The Sacramento Bee reports that train engineers are warning system operators and passengers that homeless people wandering on the rails have been hit, and engineers have been forced to slow and make high-speed emergency stops to avoid hitting transients.

But even with Amtrak’s Capitol Corridor passenger service, which operates between Sacramento and Silicon Valley, combining with the Union Pacific Railroad freight service on adjacent tracks to report homeless encampments to law enforcement, California’s homeless have civil rights allowing them to nest on city sidewalks and near isolated train tracks.

Breitbart News reported in July that the Trump administration plans to dump about half of Amtrak’s $1.4 billion annual taxpayer subsidy for passenger trains that have an on-time performance as low as 6 percent.

The San Francisco Chronicle noted that the Amtrak subsidy for the Capitol Corridor — running for 170 miles from Sacramento to Oakland and San Jose — was $700 million, or about $50.98 for each of the about 3,500 passengers who take the train each day.

Although the Capitol Corridor claims to have an average speed of 68 miles per hour, the Vision Implementation Report stated that Capitol Corridor trains “can’t go on forever making just 15 daily round trips, at an average speed of less than 45 miles per hour.”

The government-produced report made no mention of the homeless causing delays. Advocates instead blamed the drastically under-performing train speeds and abysmal on-time performance failures on the improper alignment of the tracks. Their solution would be to spend another $3.8 billion on a four-phase straightening of the train tracks.

The non-partisan Legislative Analyst’s Office (LAO) forecasts that California transportation funding beginning in 2017‑18 would receive an average of $4.2 billion in extra funding per year from a new $65 vehicle registration tax, increases to gasoline and diesel excise taxes, and cap‑and‑trade auction revenues.

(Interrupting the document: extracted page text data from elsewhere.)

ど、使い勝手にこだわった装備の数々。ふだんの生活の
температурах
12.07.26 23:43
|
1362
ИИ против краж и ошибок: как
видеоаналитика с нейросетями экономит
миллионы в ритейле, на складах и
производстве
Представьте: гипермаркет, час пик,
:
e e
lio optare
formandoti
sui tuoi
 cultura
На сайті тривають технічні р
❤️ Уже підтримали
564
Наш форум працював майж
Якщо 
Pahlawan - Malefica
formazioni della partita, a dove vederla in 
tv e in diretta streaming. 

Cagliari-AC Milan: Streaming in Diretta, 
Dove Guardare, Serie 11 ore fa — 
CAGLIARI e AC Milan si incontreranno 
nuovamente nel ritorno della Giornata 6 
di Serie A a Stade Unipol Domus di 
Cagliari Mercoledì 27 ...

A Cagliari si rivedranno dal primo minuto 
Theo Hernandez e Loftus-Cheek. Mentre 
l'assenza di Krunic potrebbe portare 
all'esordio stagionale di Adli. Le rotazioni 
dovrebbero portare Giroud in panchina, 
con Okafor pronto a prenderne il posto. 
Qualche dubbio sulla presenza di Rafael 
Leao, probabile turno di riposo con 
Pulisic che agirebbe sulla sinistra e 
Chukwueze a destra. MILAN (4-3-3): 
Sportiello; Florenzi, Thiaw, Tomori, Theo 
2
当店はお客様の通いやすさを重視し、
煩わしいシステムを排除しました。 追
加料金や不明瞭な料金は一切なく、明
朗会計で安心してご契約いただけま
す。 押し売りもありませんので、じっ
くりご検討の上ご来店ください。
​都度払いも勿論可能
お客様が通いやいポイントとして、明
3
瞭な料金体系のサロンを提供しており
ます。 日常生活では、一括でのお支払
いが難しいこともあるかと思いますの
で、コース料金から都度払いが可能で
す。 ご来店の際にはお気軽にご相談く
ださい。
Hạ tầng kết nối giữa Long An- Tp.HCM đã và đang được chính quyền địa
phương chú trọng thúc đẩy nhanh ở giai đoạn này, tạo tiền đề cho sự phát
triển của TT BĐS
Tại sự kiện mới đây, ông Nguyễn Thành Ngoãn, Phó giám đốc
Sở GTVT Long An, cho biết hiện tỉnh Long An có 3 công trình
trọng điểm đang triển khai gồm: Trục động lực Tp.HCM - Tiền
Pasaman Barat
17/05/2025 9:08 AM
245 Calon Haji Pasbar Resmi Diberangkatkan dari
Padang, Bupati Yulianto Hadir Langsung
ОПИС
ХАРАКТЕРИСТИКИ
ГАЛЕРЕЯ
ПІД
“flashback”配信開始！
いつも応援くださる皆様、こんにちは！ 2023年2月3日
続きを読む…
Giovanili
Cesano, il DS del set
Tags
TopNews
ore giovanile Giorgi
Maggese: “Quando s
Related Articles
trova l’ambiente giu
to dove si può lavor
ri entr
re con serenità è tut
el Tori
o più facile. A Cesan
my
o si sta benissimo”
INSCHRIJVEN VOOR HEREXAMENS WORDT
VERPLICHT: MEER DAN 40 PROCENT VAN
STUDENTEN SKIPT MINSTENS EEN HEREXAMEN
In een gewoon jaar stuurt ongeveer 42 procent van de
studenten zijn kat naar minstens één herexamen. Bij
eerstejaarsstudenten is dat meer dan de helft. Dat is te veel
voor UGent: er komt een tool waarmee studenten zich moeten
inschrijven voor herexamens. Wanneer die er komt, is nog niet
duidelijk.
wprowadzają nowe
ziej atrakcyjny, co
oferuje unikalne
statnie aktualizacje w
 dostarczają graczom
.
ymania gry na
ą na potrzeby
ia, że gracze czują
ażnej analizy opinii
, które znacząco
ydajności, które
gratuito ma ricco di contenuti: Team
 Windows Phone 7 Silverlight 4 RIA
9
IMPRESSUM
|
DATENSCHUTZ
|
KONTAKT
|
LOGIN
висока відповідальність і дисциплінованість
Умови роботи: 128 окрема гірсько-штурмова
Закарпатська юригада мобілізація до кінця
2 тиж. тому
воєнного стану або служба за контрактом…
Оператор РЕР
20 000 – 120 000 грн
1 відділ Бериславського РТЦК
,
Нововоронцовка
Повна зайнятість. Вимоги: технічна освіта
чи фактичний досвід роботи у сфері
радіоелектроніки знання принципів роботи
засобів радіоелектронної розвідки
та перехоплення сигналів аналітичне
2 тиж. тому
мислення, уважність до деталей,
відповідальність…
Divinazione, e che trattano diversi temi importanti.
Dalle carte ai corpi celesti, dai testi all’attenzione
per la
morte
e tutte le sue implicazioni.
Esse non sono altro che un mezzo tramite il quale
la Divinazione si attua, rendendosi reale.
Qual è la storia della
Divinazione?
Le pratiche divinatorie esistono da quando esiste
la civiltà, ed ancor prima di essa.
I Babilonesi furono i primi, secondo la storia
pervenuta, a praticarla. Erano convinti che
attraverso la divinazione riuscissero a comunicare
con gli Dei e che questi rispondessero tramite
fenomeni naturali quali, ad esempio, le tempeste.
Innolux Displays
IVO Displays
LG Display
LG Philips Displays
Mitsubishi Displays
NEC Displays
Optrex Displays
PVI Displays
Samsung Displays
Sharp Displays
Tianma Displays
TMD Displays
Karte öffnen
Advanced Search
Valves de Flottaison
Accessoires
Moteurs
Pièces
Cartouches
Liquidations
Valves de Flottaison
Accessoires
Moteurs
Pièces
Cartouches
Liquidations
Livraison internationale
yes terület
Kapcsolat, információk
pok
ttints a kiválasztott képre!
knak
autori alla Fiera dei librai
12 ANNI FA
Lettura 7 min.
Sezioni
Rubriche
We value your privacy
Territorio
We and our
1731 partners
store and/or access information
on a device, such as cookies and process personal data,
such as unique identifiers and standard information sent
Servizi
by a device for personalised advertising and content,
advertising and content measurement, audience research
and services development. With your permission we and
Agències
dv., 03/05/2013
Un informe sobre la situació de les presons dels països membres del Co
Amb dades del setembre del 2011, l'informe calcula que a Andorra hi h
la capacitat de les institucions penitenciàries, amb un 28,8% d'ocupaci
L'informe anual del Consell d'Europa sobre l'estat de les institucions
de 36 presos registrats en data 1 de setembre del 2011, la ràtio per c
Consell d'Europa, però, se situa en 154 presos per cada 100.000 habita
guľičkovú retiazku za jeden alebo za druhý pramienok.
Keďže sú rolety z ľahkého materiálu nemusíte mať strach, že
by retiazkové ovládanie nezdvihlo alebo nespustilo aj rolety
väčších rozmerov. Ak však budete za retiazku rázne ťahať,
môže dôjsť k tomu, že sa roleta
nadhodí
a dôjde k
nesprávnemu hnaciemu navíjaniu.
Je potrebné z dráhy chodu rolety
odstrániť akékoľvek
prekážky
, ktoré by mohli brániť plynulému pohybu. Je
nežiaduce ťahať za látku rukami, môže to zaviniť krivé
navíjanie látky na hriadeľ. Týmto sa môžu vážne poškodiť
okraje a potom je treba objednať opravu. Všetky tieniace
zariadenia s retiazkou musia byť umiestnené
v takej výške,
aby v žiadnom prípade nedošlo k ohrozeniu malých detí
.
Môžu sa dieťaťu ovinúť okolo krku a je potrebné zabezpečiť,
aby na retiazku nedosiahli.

About 40 percent of that new spending, or $1.7 billion, is dedicated to fixed rail. Although the $1 billion winner is California’s moribund high-speed rail — which still hasn’t completed a mile of track — intercity and low-carbon rail projects will receive about $600 million in new funding.

California is the homeless capital of America, with about 118,000 people experiencing homelessness on an average night — a quarter of the nation’s homeless population.

Breitbart News has reported that homeless encampments are a major source of infectious diseases like tuberculosis, diphtheria, bloody diarrhea, and a deadly new strain of Streptococcus. The California Department of Public Health’s most recent bi-weekly report blames the homeless for the hepatitis A epidemic that it blames for 703 new cases, 461 hospitalizations, and 21 deaths.

Breitbart News reported that when Orange County removed 700 homeless people from the Santa Ana River, a federal judge forced the county to rent 400 motel rooms each night at a cost of about $780,000 a month to house the displaced people.